:: Quoted passage ::

# nEW aDVATAR!!!!



## blcknwitecuban (Apr 17, 2006)

i got a new advatar and i just wanted 2 let ya'll kn0


----------



## Guest (Sep 27, 2006)

Hehe...you mean avatar?  Its very cool!


----------



## blcknwitecuban (Apr 17, 2006)

tlol. i guess so. thanx


----------



## blcknwitecuban (Apr 17, 2006)

yay us!!!! lol. nice beki


----------



## fish_doc (Jan 31, 2005)

I suppose it could be a ad-vatar. I mean in a way it is a ad for you.


----------



## Ringo (Apr 10, 2006)

Its time for me to get an avatar changed, seeings how the betta in my avatar died over 3 months ago, lol.


----------



## aaa (Jan 19, 2005)

SpoiledFishies said:


> Its time for me to get an avatar changed, seeings how the betta in my avatar died over 3 months ago, lol.


haha, the fish in my avatar was sold more than 1.5 years ago...


----------



## Ringo (Apr 10, 2006)

:::

▸ **Exercise tasks**:
1) In the forum thread about avatars, how long ago was the fish in aaa's avatar sold?
2) Transcribe the forum thread about avatars, everything from "## aaa (Jan" down to "1.5 years ago...".
3) Go on with the forum thread about avatars from the point where it stops.

:: Source information ::

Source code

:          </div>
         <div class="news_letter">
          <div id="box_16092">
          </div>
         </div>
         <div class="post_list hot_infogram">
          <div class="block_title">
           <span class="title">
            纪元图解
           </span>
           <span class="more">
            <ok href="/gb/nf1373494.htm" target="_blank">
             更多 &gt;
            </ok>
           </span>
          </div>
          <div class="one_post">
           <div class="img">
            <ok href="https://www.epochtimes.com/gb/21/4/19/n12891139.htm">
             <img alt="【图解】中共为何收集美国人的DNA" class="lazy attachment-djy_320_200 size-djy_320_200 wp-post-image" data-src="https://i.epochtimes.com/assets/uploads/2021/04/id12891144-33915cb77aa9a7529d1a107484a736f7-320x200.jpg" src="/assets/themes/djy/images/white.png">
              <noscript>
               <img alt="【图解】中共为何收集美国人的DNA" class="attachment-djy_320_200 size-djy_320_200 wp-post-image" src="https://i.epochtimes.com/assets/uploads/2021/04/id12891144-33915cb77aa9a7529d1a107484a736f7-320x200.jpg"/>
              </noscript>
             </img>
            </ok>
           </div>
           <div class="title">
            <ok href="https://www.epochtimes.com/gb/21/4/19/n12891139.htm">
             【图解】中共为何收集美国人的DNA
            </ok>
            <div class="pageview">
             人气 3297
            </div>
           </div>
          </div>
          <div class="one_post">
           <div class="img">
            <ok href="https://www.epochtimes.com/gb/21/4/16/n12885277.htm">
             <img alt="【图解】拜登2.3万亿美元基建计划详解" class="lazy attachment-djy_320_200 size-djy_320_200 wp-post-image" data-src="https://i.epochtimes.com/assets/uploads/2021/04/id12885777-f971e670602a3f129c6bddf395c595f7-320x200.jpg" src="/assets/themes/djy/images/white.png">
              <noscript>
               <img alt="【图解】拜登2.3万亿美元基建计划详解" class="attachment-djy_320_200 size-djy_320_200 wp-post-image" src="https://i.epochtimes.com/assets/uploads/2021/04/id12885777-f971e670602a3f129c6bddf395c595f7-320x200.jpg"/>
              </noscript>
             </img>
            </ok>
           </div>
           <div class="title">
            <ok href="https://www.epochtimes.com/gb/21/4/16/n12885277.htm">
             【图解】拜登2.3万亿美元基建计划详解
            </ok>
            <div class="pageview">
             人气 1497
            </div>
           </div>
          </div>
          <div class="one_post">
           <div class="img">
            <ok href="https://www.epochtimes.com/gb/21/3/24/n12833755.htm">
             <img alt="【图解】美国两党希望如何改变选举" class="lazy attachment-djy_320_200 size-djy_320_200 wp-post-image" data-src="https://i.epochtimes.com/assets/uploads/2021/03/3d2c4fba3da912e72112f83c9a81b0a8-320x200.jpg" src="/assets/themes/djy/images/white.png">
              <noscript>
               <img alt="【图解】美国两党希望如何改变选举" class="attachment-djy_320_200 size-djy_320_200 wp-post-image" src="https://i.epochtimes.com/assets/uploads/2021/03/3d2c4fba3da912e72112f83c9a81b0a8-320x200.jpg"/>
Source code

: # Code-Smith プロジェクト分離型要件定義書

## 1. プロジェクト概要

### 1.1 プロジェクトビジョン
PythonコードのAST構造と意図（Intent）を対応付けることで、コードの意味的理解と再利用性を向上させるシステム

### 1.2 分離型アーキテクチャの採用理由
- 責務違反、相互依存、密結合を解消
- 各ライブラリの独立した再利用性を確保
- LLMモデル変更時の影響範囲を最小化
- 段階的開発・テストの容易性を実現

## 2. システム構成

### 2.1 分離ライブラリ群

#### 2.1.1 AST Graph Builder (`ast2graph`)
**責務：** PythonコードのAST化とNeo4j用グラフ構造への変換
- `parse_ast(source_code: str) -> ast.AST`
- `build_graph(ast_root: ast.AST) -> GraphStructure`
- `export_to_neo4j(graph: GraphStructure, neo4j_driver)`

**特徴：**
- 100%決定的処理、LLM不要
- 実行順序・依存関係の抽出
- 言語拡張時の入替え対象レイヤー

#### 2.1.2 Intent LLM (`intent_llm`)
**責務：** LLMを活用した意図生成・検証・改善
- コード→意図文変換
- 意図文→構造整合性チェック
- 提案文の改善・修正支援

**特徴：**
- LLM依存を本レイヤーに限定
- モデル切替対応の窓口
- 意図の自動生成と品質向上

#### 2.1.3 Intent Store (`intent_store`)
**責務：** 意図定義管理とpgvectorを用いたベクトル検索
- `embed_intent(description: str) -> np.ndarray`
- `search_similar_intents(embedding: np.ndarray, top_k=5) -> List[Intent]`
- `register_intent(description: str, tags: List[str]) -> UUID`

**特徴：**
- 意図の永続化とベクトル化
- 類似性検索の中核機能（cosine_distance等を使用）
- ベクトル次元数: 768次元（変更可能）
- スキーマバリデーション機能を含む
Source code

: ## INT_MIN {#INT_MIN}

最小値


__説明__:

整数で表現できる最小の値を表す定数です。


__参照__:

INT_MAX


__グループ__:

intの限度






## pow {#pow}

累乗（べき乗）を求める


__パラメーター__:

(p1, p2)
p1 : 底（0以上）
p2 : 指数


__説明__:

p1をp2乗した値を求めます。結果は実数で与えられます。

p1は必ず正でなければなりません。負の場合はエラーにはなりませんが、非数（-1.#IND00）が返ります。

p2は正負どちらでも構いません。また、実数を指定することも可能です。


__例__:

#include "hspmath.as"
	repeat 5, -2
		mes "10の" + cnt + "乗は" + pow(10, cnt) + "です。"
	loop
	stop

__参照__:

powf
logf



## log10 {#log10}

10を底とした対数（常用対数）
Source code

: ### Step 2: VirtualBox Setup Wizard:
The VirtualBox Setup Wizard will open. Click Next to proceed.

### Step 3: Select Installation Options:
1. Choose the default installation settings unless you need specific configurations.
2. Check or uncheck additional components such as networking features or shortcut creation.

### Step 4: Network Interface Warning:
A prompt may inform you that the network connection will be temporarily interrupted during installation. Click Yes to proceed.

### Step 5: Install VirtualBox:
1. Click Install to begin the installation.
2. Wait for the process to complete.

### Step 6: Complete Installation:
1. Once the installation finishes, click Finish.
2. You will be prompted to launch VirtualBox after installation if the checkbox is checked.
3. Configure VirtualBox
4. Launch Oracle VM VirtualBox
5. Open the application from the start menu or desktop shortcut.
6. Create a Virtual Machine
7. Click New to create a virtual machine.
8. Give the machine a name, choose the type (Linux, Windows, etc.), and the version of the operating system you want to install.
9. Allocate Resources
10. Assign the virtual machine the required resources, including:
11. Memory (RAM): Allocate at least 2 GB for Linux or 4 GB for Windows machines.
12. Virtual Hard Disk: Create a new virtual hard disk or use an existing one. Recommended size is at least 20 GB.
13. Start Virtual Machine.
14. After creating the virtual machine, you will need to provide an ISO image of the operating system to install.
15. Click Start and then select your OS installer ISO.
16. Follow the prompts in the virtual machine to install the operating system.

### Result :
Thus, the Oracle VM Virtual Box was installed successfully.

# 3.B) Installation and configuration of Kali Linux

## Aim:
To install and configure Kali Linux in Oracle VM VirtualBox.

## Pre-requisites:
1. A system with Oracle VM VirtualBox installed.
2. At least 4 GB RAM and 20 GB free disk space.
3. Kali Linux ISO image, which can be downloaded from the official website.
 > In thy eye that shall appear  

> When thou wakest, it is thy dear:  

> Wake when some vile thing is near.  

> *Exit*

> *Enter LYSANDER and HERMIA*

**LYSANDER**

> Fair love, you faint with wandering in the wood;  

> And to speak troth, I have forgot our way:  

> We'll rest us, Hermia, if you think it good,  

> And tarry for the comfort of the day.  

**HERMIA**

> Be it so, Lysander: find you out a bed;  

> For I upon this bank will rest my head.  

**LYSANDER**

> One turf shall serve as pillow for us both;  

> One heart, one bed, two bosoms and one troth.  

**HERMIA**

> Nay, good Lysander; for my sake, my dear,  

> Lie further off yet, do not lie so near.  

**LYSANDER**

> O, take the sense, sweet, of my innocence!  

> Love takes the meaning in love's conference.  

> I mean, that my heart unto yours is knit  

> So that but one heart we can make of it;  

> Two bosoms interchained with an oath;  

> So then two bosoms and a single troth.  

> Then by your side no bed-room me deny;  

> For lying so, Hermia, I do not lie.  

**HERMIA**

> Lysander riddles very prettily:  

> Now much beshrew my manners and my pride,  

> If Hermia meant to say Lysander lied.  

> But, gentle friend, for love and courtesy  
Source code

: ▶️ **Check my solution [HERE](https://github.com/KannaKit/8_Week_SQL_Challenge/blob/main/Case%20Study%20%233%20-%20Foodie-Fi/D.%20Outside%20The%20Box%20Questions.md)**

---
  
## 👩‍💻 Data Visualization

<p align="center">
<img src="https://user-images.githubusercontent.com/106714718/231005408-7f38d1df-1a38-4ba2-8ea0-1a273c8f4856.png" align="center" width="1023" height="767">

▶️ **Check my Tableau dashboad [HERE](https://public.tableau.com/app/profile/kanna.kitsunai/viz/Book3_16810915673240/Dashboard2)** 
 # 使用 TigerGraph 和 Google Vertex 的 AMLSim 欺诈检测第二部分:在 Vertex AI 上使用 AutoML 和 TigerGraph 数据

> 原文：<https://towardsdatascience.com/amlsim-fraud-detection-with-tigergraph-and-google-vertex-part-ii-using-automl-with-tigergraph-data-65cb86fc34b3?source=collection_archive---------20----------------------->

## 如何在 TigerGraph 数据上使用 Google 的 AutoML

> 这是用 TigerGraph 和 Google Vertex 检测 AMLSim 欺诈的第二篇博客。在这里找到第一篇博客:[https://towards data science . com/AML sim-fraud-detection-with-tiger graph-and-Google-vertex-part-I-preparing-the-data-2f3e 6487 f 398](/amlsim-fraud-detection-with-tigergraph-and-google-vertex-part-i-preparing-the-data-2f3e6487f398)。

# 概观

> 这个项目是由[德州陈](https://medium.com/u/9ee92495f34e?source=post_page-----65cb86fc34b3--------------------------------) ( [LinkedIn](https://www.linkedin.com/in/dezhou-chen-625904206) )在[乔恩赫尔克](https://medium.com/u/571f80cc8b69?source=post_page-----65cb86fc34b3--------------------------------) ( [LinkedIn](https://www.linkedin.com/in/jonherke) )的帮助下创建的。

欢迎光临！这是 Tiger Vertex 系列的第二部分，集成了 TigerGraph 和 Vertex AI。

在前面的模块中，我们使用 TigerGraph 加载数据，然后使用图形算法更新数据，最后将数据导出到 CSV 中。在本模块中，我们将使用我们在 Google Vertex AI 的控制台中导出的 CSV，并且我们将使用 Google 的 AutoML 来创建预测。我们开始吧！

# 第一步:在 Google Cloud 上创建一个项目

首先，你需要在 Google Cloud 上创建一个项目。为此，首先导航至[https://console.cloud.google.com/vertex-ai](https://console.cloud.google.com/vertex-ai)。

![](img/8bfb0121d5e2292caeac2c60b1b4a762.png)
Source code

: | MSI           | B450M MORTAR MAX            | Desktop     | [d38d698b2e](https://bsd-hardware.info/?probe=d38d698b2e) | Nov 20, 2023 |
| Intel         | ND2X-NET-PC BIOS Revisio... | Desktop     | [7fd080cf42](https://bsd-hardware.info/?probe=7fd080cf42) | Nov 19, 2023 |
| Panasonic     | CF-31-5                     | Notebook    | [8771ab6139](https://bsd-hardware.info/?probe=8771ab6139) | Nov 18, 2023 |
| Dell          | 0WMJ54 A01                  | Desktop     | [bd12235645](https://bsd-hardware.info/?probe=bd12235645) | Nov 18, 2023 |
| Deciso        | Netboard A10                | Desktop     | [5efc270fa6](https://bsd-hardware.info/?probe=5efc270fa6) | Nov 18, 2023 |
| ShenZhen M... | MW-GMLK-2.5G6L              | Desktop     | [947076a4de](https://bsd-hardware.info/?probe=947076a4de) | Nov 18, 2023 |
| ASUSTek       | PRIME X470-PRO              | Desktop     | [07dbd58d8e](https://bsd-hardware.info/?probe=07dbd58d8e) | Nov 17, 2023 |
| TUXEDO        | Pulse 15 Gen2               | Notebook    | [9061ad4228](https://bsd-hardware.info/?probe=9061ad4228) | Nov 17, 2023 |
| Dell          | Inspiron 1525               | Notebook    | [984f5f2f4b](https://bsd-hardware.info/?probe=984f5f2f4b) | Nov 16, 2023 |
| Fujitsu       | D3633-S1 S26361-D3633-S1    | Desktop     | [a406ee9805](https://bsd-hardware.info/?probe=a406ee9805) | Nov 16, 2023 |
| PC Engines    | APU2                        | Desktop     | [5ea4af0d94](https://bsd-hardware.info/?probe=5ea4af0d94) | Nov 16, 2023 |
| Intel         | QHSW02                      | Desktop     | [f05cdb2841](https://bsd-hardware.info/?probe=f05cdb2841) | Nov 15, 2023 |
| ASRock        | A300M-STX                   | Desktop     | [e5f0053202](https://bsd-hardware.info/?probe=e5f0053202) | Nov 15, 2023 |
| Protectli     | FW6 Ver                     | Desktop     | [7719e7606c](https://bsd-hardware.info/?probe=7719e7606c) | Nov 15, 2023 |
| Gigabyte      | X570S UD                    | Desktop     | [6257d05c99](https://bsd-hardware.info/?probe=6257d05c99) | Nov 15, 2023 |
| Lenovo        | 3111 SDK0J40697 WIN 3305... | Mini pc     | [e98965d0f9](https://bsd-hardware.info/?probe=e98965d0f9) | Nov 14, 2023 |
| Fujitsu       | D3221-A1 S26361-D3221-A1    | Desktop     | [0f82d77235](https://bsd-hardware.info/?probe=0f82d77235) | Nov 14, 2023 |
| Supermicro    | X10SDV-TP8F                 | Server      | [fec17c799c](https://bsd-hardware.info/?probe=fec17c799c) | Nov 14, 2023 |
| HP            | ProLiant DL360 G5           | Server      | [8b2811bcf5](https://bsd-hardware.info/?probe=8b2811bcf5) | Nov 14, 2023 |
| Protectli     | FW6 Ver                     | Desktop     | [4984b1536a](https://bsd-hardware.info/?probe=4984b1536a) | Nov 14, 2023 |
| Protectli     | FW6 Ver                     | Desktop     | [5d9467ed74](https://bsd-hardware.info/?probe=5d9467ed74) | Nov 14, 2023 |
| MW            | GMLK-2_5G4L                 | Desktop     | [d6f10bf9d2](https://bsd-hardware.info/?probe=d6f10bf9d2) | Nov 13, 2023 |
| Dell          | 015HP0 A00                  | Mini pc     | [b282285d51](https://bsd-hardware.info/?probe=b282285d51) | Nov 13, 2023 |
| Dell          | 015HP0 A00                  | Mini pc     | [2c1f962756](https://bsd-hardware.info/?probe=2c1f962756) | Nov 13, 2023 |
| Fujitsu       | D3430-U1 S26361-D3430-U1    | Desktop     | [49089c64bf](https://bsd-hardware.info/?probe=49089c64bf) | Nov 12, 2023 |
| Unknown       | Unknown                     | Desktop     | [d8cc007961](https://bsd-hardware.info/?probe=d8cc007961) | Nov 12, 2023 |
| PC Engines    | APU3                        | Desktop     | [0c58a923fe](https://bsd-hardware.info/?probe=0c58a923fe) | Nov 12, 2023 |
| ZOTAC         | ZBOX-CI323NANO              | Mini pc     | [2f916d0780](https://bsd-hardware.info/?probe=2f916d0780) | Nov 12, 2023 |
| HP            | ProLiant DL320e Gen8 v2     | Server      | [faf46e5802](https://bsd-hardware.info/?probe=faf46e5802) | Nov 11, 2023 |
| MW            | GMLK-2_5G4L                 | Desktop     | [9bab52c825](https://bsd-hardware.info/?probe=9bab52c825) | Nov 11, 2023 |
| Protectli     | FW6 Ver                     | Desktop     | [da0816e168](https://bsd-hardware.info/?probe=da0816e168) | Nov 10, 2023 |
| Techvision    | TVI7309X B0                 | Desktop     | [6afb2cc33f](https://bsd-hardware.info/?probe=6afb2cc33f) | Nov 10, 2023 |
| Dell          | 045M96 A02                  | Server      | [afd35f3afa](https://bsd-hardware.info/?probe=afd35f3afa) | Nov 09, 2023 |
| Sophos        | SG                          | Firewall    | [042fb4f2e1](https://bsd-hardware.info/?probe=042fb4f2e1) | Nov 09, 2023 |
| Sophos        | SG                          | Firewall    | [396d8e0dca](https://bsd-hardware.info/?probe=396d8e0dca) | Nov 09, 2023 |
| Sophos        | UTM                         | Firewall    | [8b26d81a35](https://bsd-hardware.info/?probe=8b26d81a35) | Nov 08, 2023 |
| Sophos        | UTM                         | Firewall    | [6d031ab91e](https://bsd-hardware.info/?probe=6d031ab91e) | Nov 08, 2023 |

:::

▸ **Results for each task**:
1) More than 1.5 years ago.

2)
## aaa (Jan 19, 2005)

SpoiledFishies said:


> Its time for me to get an avatar changed, seeings how the betta in my avatar died over 3 months ago, lol.


haha, the fish in my avatar was sold more than 1.5 years ago...

3)
<-Theres a good avatar right there 

Gotta love the pictures of my banjos, and gee-tar


----------



## Guest (Sep 29, 2006)

Well my avatar is new too...just didn't make a post about it. 

I love my little Mbuna!


----------



## Guest (Sep 29, 2006)

I'll be the odd one out....
I didn't change my avater.


----------



## BlackArchFish (Apr 29, 2005)

And niether will I. Lol. I won't change it or haven't for a LONG time hehehe.
Especially since it doesn't exist, no need to change it


----------



## BV77 (Jan 22, 2005)

Kristin, the labs and albino socolofi, look good together


----------



## blcknwitecuban (Apr 17, 2006)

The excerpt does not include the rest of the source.